> **Description of the task**
In the records below, find the line with "32: (799, 224, 0.70)" and the line with "39: (435, 229, 0.66)"; return exactly those lines and every line between them.

--- --- ---

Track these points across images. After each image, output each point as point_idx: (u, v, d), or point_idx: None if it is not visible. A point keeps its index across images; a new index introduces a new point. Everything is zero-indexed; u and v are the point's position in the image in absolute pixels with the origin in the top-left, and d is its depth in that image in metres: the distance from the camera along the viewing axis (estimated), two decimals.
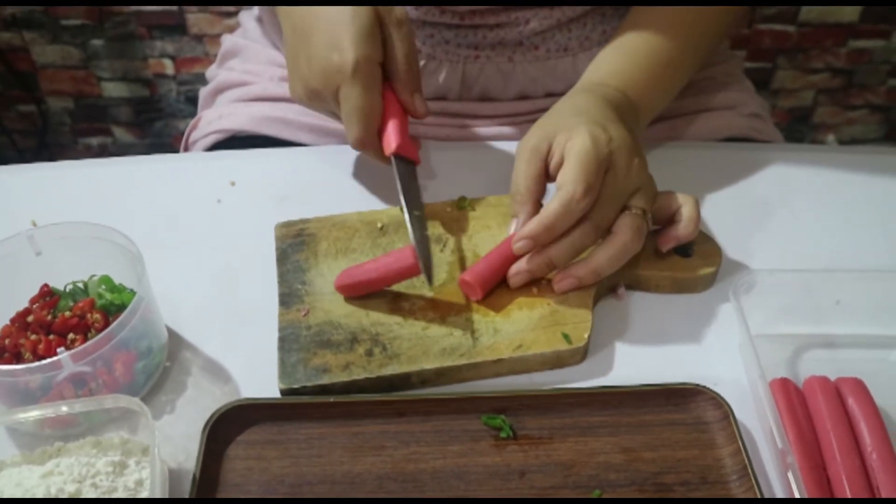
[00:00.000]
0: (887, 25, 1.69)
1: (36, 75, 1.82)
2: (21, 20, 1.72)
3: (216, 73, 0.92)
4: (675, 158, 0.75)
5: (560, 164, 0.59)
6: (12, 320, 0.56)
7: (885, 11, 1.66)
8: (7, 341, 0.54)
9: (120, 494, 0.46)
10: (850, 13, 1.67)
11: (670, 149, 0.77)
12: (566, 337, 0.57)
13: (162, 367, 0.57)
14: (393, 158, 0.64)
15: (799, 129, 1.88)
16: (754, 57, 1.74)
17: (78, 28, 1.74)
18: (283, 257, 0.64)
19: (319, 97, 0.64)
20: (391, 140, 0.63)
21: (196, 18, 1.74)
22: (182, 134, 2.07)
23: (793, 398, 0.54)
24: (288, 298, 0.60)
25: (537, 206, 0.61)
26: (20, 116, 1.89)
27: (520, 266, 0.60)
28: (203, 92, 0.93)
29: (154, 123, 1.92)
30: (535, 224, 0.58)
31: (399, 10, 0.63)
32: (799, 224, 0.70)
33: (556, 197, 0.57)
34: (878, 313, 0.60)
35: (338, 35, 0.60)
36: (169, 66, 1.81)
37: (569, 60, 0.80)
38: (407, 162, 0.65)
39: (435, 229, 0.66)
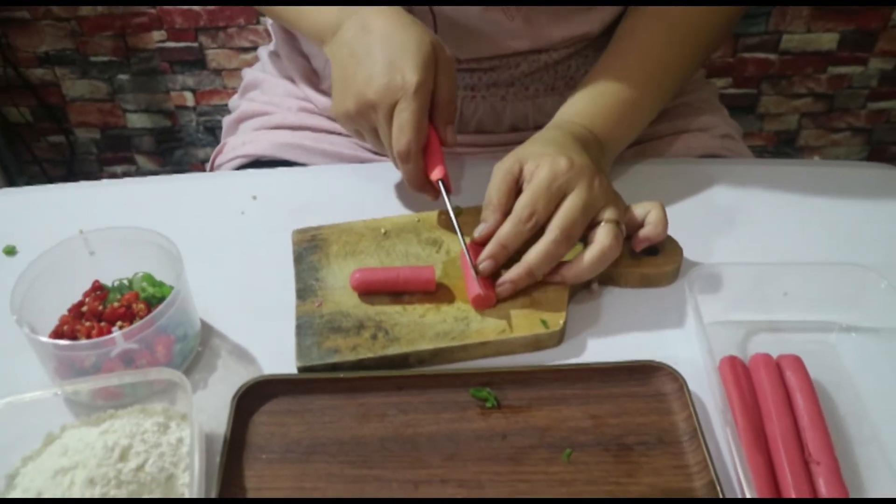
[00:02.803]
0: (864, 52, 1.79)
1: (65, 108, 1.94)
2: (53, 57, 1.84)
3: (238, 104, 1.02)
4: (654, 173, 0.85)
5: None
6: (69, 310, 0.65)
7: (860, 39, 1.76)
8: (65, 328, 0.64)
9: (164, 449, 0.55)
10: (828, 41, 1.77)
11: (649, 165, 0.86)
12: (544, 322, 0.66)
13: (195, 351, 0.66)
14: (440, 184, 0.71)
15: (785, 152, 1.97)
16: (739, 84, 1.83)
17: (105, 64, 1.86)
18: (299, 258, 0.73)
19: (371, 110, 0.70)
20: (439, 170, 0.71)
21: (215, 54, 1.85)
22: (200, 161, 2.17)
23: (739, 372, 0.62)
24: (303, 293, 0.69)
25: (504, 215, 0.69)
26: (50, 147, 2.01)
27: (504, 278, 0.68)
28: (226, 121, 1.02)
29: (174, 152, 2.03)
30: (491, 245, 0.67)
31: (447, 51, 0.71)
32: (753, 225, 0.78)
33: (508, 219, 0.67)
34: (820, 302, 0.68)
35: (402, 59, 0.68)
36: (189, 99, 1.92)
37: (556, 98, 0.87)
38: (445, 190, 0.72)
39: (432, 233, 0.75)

--- --- ---

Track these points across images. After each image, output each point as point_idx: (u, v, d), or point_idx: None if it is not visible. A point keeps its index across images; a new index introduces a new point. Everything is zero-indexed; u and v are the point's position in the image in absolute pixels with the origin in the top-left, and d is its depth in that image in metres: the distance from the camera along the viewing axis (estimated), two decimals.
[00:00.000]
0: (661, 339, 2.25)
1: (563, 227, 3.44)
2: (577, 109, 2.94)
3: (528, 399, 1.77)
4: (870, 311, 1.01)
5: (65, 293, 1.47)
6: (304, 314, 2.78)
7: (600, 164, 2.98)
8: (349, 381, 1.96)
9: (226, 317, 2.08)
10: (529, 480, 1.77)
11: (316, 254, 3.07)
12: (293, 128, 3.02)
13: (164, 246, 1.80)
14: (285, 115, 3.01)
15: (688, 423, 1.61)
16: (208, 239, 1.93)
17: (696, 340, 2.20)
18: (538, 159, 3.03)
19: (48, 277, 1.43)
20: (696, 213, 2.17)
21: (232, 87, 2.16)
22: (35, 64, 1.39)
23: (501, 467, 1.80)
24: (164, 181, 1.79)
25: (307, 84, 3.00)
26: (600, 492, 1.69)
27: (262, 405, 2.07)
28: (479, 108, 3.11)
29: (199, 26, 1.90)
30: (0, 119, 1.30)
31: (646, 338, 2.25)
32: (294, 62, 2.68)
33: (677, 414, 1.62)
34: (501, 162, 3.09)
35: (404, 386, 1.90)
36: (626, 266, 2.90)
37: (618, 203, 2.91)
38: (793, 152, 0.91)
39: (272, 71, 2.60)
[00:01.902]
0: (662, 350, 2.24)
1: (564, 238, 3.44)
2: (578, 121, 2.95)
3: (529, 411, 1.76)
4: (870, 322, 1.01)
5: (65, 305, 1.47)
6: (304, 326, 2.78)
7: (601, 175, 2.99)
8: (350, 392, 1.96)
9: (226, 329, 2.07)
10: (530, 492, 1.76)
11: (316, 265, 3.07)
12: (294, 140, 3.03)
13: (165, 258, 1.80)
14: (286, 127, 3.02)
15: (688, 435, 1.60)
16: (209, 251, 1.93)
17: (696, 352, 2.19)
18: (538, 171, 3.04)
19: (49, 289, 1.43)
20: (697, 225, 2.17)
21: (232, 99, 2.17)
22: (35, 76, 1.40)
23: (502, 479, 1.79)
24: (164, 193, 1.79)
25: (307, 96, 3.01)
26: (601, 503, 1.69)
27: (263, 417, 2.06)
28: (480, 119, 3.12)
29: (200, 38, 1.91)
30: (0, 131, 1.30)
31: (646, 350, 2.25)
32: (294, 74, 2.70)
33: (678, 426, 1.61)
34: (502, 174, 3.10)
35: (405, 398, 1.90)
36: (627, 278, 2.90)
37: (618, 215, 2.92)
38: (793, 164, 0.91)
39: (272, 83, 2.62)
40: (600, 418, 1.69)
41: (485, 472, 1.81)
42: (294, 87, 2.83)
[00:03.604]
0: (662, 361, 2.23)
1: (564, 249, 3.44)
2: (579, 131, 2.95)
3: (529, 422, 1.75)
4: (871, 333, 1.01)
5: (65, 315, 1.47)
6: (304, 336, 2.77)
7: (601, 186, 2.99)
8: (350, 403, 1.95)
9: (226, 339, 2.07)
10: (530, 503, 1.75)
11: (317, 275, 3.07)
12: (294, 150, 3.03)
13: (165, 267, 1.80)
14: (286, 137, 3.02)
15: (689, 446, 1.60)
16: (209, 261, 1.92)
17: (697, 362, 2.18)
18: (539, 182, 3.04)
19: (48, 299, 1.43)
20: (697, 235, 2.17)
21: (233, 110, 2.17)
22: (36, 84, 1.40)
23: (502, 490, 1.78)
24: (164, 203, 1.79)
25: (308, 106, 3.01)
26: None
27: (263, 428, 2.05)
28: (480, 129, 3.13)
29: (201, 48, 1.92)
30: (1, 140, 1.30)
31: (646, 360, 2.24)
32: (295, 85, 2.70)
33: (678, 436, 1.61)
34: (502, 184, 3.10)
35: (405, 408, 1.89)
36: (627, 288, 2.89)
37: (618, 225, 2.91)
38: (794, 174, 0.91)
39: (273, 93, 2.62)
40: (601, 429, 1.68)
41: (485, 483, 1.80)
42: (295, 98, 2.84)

--- --- ---

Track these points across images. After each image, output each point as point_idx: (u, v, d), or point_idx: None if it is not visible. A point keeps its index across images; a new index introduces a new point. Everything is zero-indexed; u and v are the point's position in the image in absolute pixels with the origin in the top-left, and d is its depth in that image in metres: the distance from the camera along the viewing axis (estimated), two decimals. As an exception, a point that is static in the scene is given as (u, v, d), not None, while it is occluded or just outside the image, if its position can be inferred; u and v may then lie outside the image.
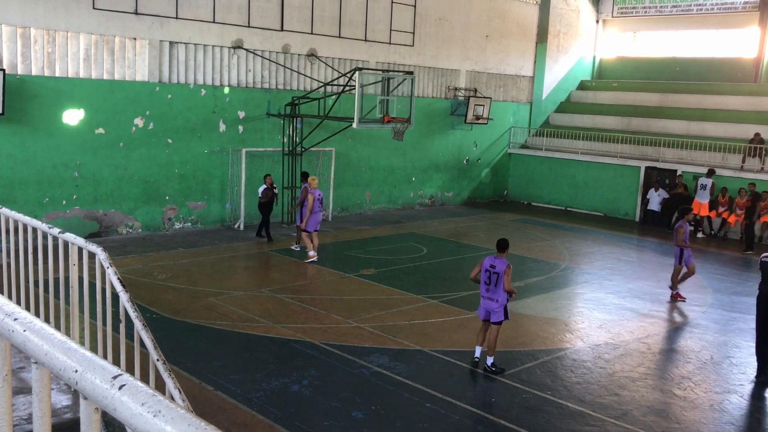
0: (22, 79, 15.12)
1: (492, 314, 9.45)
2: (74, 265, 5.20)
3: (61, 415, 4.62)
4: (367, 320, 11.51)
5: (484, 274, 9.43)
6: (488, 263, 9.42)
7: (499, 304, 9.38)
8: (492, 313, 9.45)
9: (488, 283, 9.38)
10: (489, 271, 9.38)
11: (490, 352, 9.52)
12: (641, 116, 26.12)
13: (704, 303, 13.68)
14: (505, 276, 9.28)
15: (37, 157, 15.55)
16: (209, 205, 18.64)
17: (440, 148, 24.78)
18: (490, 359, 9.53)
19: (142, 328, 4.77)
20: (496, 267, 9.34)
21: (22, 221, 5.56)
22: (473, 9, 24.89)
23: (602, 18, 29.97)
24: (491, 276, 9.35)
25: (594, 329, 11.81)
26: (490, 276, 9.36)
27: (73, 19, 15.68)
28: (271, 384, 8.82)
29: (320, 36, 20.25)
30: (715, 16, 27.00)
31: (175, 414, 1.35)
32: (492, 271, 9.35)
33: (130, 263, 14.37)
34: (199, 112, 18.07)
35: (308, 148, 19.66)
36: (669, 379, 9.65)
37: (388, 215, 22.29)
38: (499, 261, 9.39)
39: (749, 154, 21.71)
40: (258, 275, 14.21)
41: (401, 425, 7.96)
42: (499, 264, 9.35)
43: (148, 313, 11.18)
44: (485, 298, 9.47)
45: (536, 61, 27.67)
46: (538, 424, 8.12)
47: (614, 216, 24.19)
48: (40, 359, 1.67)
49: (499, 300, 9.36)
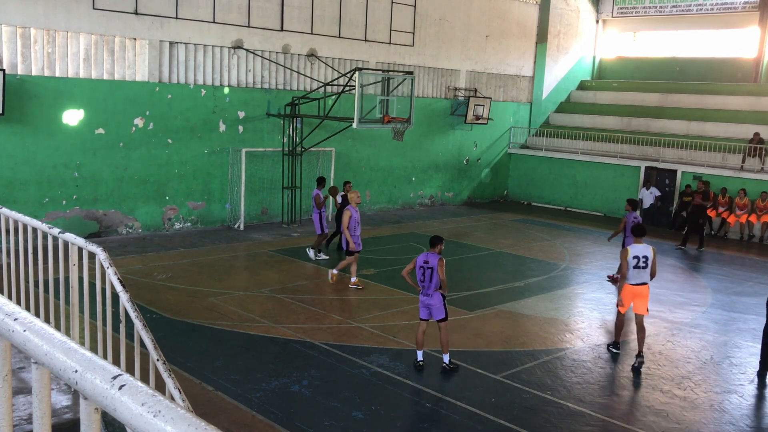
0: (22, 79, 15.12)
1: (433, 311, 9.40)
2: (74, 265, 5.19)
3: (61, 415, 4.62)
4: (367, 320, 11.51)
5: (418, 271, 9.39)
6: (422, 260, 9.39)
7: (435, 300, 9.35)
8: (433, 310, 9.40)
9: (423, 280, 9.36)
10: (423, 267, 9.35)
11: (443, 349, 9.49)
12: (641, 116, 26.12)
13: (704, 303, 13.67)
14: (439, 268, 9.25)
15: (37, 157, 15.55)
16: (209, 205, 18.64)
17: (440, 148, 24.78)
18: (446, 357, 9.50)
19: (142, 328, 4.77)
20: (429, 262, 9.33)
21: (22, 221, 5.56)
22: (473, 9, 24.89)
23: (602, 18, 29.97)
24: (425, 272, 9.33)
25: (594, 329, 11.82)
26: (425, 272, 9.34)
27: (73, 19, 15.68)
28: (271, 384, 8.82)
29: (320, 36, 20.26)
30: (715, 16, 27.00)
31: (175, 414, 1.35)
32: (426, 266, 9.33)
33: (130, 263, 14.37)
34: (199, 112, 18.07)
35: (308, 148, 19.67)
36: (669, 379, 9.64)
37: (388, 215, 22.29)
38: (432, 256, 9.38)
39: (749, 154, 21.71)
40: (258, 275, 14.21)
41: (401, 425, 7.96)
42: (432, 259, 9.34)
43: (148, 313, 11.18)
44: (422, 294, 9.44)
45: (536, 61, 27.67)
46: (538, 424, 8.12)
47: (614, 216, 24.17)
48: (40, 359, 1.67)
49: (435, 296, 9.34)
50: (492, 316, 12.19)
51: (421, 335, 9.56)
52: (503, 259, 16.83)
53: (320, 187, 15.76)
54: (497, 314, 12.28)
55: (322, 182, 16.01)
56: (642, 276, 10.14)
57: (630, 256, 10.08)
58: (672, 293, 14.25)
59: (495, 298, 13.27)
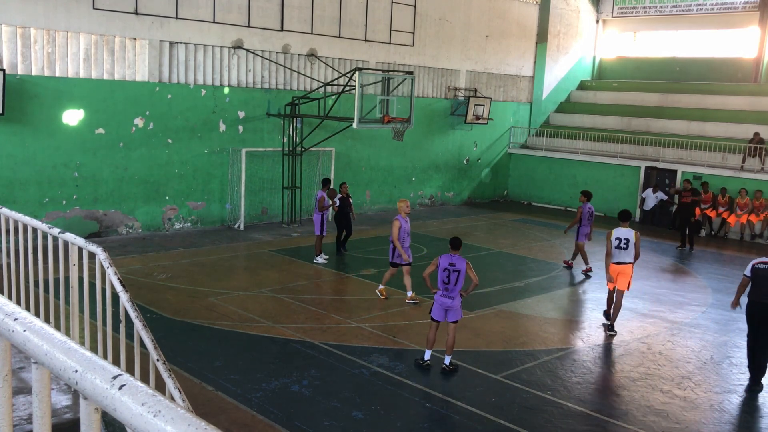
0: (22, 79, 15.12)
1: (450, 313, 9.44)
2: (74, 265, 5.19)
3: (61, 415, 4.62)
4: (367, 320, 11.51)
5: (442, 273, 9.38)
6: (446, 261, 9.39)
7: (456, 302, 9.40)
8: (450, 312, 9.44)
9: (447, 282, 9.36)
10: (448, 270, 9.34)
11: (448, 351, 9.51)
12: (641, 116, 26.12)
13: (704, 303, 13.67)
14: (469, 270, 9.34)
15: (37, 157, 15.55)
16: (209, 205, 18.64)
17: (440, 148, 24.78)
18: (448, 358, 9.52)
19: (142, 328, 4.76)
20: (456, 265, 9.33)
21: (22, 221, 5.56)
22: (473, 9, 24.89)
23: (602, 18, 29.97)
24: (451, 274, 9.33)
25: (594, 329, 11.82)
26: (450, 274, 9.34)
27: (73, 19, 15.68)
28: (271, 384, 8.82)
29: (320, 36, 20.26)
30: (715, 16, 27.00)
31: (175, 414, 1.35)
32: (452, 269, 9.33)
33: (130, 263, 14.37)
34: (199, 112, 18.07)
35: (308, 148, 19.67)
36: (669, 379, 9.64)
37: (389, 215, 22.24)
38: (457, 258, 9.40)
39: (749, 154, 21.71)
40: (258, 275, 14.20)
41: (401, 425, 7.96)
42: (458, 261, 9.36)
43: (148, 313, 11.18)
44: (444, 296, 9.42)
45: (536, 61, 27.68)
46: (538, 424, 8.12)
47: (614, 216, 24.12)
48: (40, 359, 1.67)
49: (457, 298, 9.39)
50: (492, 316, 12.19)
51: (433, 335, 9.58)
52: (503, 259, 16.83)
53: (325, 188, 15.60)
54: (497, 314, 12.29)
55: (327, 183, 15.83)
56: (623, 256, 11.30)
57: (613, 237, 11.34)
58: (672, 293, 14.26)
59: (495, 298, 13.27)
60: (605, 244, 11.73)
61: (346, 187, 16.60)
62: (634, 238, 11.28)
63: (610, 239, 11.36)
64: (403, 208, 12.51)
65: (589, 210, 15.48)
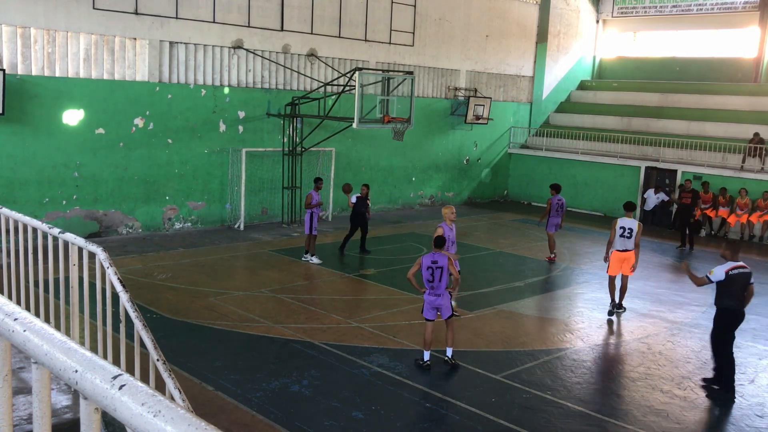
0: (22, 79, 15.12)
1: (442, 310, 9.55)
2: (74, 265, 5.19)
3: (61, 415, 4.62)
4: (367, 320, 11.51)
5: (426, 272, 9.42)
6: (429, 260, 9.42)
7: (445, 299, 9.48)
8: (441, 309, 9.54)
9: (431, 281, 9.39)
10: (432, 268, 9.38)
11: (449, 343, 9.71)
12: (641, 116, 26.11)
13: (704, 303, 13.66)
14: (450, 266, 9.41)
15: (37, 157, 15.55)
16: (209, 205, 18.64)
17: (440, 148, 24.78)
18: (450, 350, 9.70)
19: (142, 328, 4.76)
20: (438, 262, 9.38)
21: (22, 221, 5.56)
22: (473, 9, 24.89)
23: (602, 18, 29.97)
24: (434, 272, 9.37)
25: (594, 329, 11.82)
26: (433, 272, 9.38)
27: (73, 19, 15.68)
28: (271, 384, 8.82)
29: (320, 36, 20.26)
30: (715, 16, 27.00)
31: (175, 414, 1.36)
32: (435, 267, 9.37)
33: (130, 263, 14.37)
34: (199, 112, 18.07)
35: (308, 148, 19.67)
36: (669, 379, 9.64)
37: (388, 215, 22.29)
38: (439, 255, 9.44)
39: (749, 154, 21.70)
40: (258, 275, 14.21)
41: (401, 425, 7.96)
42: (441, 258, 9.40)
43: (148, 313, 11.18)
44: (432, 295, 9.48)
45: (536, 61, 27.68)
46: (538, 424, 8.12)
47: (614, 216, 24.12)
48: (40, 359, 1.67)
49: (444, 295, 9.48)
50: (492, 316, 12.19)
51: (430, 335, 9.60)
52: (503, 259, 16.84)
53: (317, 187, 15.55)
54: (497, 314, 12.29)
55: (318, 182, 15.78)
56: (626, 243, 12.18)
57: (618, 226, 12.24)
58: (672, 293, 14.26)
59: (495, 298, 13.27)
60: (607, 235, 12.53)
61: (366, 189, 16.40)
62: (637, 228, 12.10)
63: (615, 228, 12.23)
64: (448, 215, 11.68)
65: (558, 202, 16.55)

--- --- ---

> **Your solution**
32: (799, 224, 0.70)
33: (556, 197, 0.57)
34: (878, 313, 0.60)
35: (338, 35, 0.60)
36: (169, 66, 1.81)
37: (569, 60, 0.80)
38: (407, 162, 0.65)
39: (435, 229, 0.66)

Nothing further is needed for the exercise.